Using chemical-biology to synthesis and study nuclear receptor proteins

Protein post-translational modifications (PTMs) like phosphorylation are key players in expanding the avenue of translational medicine for heterogeneous diseases like cancer. Despite considerable efforts to understand the relevance of PTMs in the cellular context, we are still in the process of unraveling the complexity of these modifications and their tremendous impact. Nuclear receptors on the other hand are well established drug targets (13% of all medicines target nuclear receptors). Due to their role in disease pathology and cellular homeostasis, the role of PTMs on nuclear receptors are very attractive molecular targets for developing drugs for cancer treatment as well as other chronic diseases. With the constant addition of new PTMs, verification of newly identified proteins changes by traditional methods and correlating the biological significance is a challenging task. We are just beginning to grasp the enormity of the field and its effect on the normal development and disease patho-physiology. Continued search and evaluation of various functional modifications of nuclear receptors and understanding their interaction in various biological pathways will have important implications in the successful development of novel prognostic markers as well as therapeutic targets for cancer.
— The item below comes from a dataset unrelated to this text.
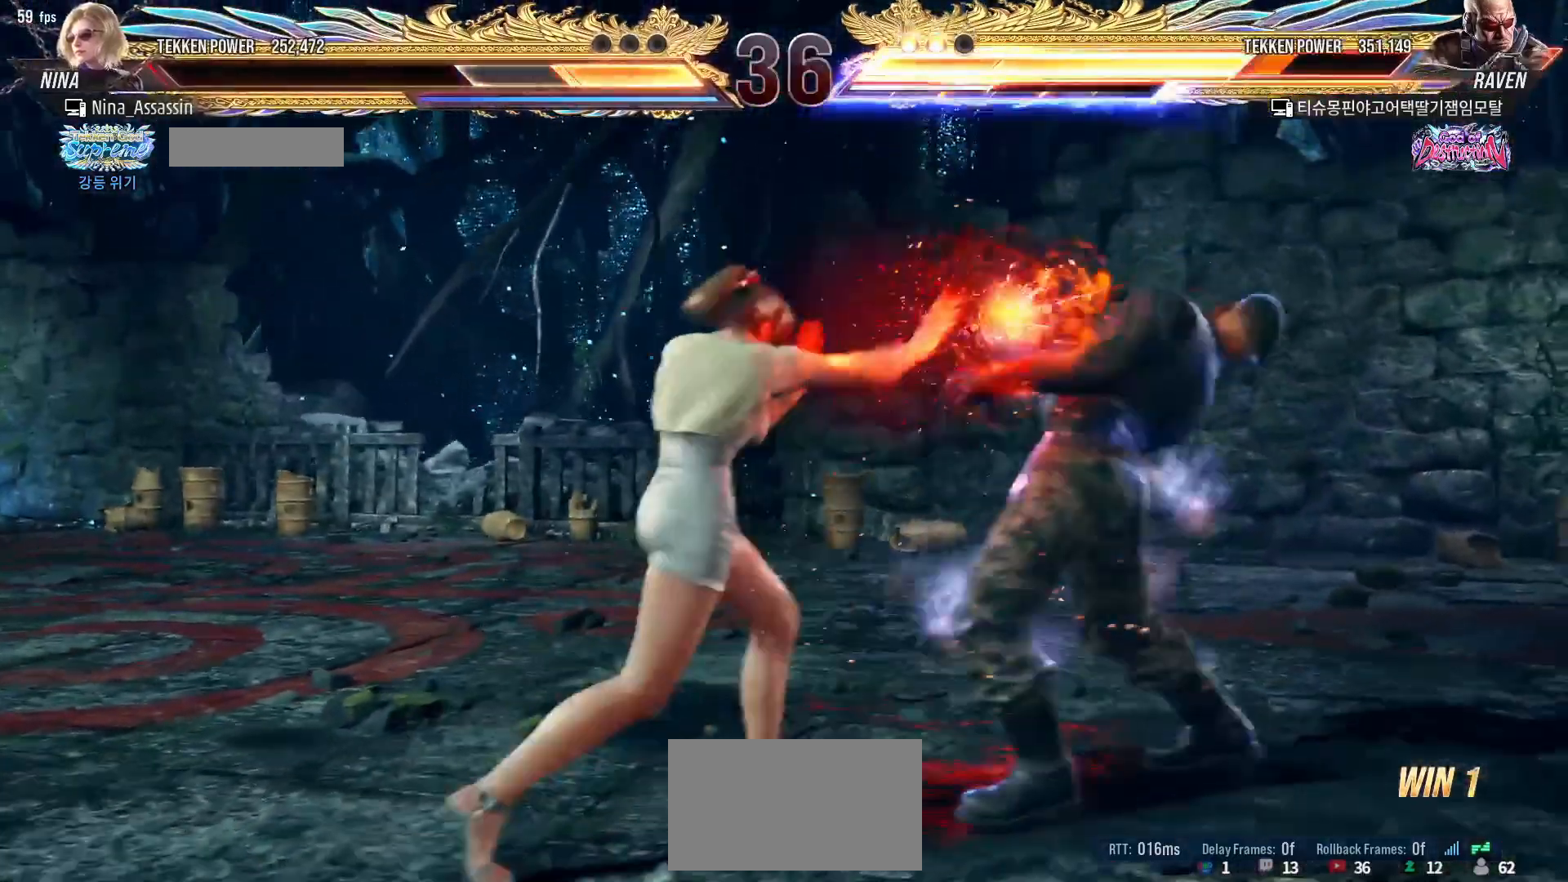
{"buttons": [], "left_stick": "right", "events": [[17, "left_stick", "center"], [200, "SQUARE", "down"], [267, "SQUARE", "up"], [383, "left_stick", "right"]]}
A limiting factor so far in PTMs and breast cancer research has been the lack of appropriate synthetic approaches for well-defined Estrogen Receptor (ER) constructs featuring PTMs. To overcome this problem, our aim in this research was to use an efficient protein semi-synthetic approach that combined: a) the chemical synthesis of peptides (< 50 amino acids) that contain the desired modifications, b) the biological expression of large sections (> 100 amino acids) of the ER, and c) a final ligation step between the two segments. This strategy allowed the introduction of PTMs at the C-terminus of ER Ligand Binding Domain, in combination with a site-specifically introduced fluorescent probe or 15N-labeled amino acids. Several biophysical techniques (FP, CD and NMR) in combination with molecular dynamics calculations allowed to directly probe the effect of these modifications on the ER dynamics and its role in modulating the ER – coactivator binding. The results reveal the molecular basis for a phosphorylation dependent and ligand-independent pathway for ER activation. Moreover, our data provides evidence for a subtype specific ER activity regulation mechanism. As conclusion, a novel mechanism of ligand-independent activation of ER can be proposed, induced by the phosphorylation of conserved tyrosine residues.

The long-term goal of this project would be to reach a good level of understanding of the role of PTMs in processes such as drug action and resistance in ER. The knowledge gained at the molecular level, in this direction, would be of high importance for advancing prevention, early detection and monitoring of the breast cancer disease, and moreover, could guide and promote new therapeutic strategies for breast cancer treatment.